TUNIS (Reuters) - Tunisian police fired tear gas to disperse protesters in the northern city of Siliana on Friday after a policeman beat a shepherd, witnesses said, in an incident that sparked anger, as the country celebrate the tenth anniversary of the transition to a full democracy.
Hundreds of protesters burned wheels, blocked roads, and threw stones at the police, who followed the protesters and fired gas, witnesses added.
In the coastal city of Sousse, night clashes took place between police and youths who threw stones at the security forces, who fired tear gas.
Local media said small protest also took place in Karm area in the capital Tunis and that police arrested some protesters.
A decade ago, massive protests against corruption, injustice and the repressive regime toppled the late President Zine El Abidine Ben Ali, after a fruit seller set himself ablaze in the central town of Sidi Bouzid after an altercation with a policewoman.
The Tunisian revolution in 2011 inspired a wave of revolt in Arab countries as people rose up to demand democracy.
A video posted on social media showed a policeman scolding and pushing a shepherd whose sheep had entered the governerate headquarter.
The video caused a wave of anger on social media.
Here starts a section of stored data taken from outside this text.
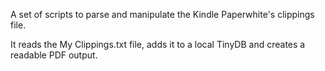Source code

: A set of scripts to parse and manipulate the Kindle Paperwhite's clippings file.

It reads the My Clippings.txt file, adds it to a local TinyDB and creates a readable PDF output.

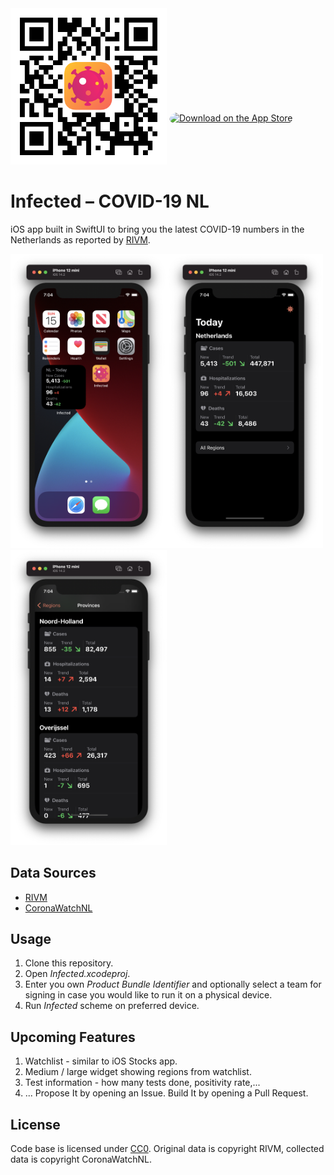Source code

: <img src=./assets/qr-code.jpg width=250>
<a href="https://apps.apple.com/us/app/infected-covid-19-nl/id1537441887?itsct=apps_box&amp;itscg=30200" style="display: inline-block; overflow: hidden; border-top-left-radius: 13px; border-top-right-radius: 13px; border-bottom-right-radius: 13px; border-bottom-left-radius: 13px; width: 250px; height: 83px;"><img src="https://tools.applemediaservices.com/api/badges/download-on-the-app-store/black/en-US?size=250x83&amp;releaseDate=1605744000&h=139e16d48710b88c0ea28e96c3136a53" alt="Download on the App Store" style="border-top-left-radius: 13px; border-top-right-radius: 13px; border-bottom-right-radius: 13px; border-bottom-left-radius: 13px; width: 250px; height: 83px;"></a>

# Infected – COVID-19 NL
iOS app built in SwiftUI to bring you the latest COVID-19 numbers in the Netherlands as reported by [RIVM](https://data.rivm.nl/covid-19/).

<img src=./assets/screenshot-widget.png width=250><img src=./assets/screenshot-today.png width=250><img src=./assets/screenshot-provinces.png width=250>

## Data Sources
- [RIVM](https://data.rivm.nl/covid-19/)
- [CoronaWatchNL](https://github.com/J535D165/CoronaWatchNL)

## Usage
1. Clone this repository.
1. Open _Infected.xcodeproj_.
1. Enter you own _Product Bundle Identifier_ and optionally select a team for signing in case you would like to run it on a physical device.
1. Run _Infected_ scheme on preferred device.

## Upcoming Features
1. Watchlist - similar to iOS Stocks app.
1. Medium / large widget showing regions from watchlist.
1. Test information - how many tests done, positivity rate,...
1. ... Propose It by opening an Issue. Build It by opening a Pull Request.

## License
Code base is licensed under [CC0](https://creativecommons.org/share-your-work/public-domain/cc0/). Original data is copyright RIVM, collected data is copyright CoronaWatchNL. 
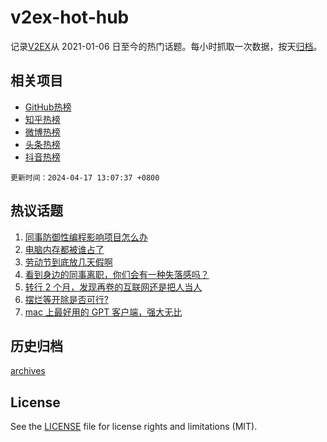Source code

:# v2ex-hot-hub

 记录[V2EX](https://www.v2ex.com/)从 2021-01-06 日至今的热门话题。每小时抓取一次数据，按天[归档](archives)。
 
 ## 相关项目

- [GitHub热榜](https://github.com/lonnyzhang423/github-hot-hub)
- [知乎热榜](https://github.com/lonnyzhang423/zhihu-hot-hub)
- [微博热榜](https://github.com/lonnyzhang423/weibo-hot-hub)
- [头条热榜](https://github.com/lonnyzhang423/toutiao-hot-hub)
- [抖音热榜](https://github.com/lonnyzhang423/douyin-hot-hub)


 `更新时间：2024-04-17 13:07:37 +0800`

## 热议话题

1. [同事防御性编程影响项目怎么办](https://www.v2ex.com/t/1033145)
1. [电脑内存都被谁占了](https://www.v2ex.com/t/1032942)
1. [劳动节到底放几天假啊](https://www.v2ex.com/t/1033141)
1. [看到身边的同事离职，你们会有一种失落感吗？](https://www.v2ex.com/t/1032978)
1. [转行 2 个月，发现再卷的互联网还是把人当人](https://www.v2ex.com/t/1033104)
1. [摆烂等开除是否可行?](https://www.v2ex.com/t/1032927)
1. [mac 上最好用的 GPT 客户端，强大无比](https://www.v2ex.com/t/1032991)

## 历史归档

[archives](archives)

## License

See the [LICENSE](LICENSE) file for license rights and limitations (MIT).
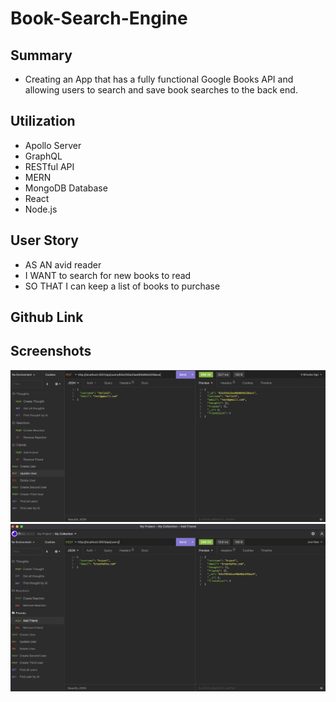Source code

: # Book-Search-Engine

## Summary 

* Creating an App that has a fully functional Google Books API and allowing users to search and save book searches to the back end.

## Utilization

* Apollo Server
* GraphQL
* RESTful API
* MERN
* MongoDB Database
* React
* Node.js

## User Story

* AS AN avid reader
* I WANT to search for new books to read
* SO THAT I can keep a list of books to purchase

## Github Link

## Screenshots 
![](client/src/assets/img/Screen%20Shot%202023-02-07%20at%2012.13.36%20PM.png)
![](client/src/assets/img/Screen%20Shot%202023-02-07%20at%2012.15.34%20PM.png)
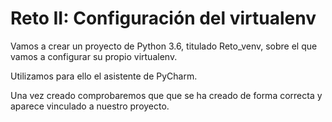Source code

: # Reto II: Configuración del virtualenv #

Vamos a crear un proyecto de Python 3.6, titulado Reto_venv, sobre el que vamos a configurar su propio virtualenv.

Utilizamos para ello el asistente de PyCharm.

Una vez creado comprobaremos que que se ha creado de forma correcta y aparece vinculado a nuestro proyecto.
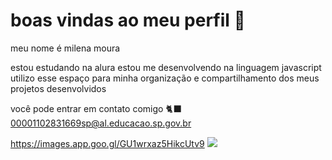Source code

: # boas vindas ao meu perfil 🖤

meu nome é milena moura

estou estudando na alura
estou me desenvolvendo na linguagem javascript
utilizo esse espaço para minha organização e compartilhamento dos meus projetos desenvolvidos

você pode entrar em contato comigo 🐈‍⬛
00001102831669sp@al.educacao.sp.gov.br

https://images.app.goo.gl/GU1wrxaz5HikcUtv9
![](https://images.app.goo.gl/GU1wrxaz5HikcUtv9)
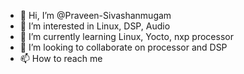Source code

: - 👋 Hi, I’m @Praveen-Sivashanmugam
- 👀 I’m interested in Linux, DSP, Audio
- 🌱 I’m currently learning Linux, Yocto, nxp processor
- 💞️ I’m looking to collaborate on processor and DSP
- 📫 How to reach me 

<!---
Praveen-Sivashanmugam/Praveen-Sivashanmugam is a ✨ special ✨ repository because its `README.md` (this file) appears on your GitHub profile.
You can click the Preview link to take a look at your changes.
--->
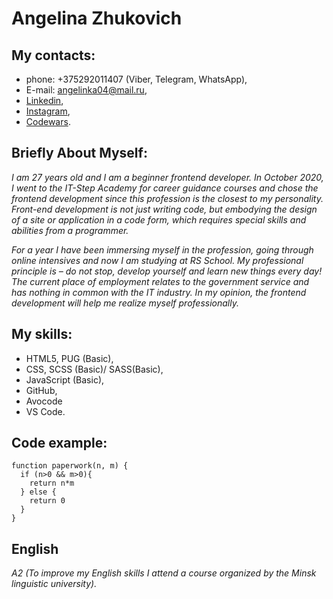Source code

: # Angelina Zhukovich

## My contacts: 
* phone: +375292011407 (Viber, Telegram, WhatsApp), 
* E-mail: <angelinka04@mail.ru>,
* [Linkedin](linkedin.com/in/ангелина-жукович-b22a36211),
* [Instagram](instagram.com/angelina.zhukovich/),
* [Codewars](
https://www.codewars.com/users/Angelinka).

## Briefly About Myself:

*I am 27 years old and I am a beginner frontend developer. In October 2020, I went to the IT-Step Academy for career guidance courses and chose the frontend development since this profession is the closest to my personality. Front-end development is not just writing code, but embodying the design of a site or application in a code form, which requires special skills and abilities from a programmer.*


*For a year I have been immersing myself in the profession, going through online intensives and now I am studying at RS School. My professional principle is – do not stop, develop yourself and learn new things every day! The current place of employment relates to the government service and has nothing in common with the IT industry. In my opinion, the frontend development will help me realize myself professionally.*

## My skills:

+ HTML5, PUG (Basic),
+ CSS, SCSS (Basic)/ SASS(Basic),
+ JavaScript (Basic),
+ GitHub,
+ Avocode
+ VS Code.

## Code example:

    function paperwork(n, m) {
      if (n>0 && m>0){
        return n*m
      } else {
        return 0
      }
    }

## English

*A2 (To improve my English skills I attend a course organized by the Minsk linguistic university).*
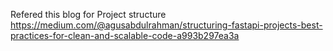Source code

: Refered this blog for Project structure
https://medium.com/@agusabdulrahman/structuring-fastapi-projects-best-practices-for-clean-and-scalable-code-a993b297ea3a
Activists said that it is unacceptable to harm the dignity of any citizen, a decade after Tunisians revolted against injustice and oppression.
The Public Prosecution office opened an investigation into the incident.
Despite the incident, Tunisia is an example of peaceful transition in a region struggling elsewhere with violence and upheaval, its economic and social situation worsened and the country became on the verge of bankruptcy and the protests increased.